Directions for this task:
Count the rows below that contain the word "series" and give only the number.

Data in this exercise:

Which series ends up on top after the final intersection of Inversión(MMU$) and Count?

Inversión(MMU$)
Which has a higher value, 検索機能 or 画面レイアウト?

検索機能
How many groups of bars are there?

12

* * *

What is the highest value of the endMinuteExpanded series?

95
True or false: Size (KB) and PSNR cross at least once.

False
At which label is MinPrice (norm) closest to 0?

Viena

Solution to the problem:
2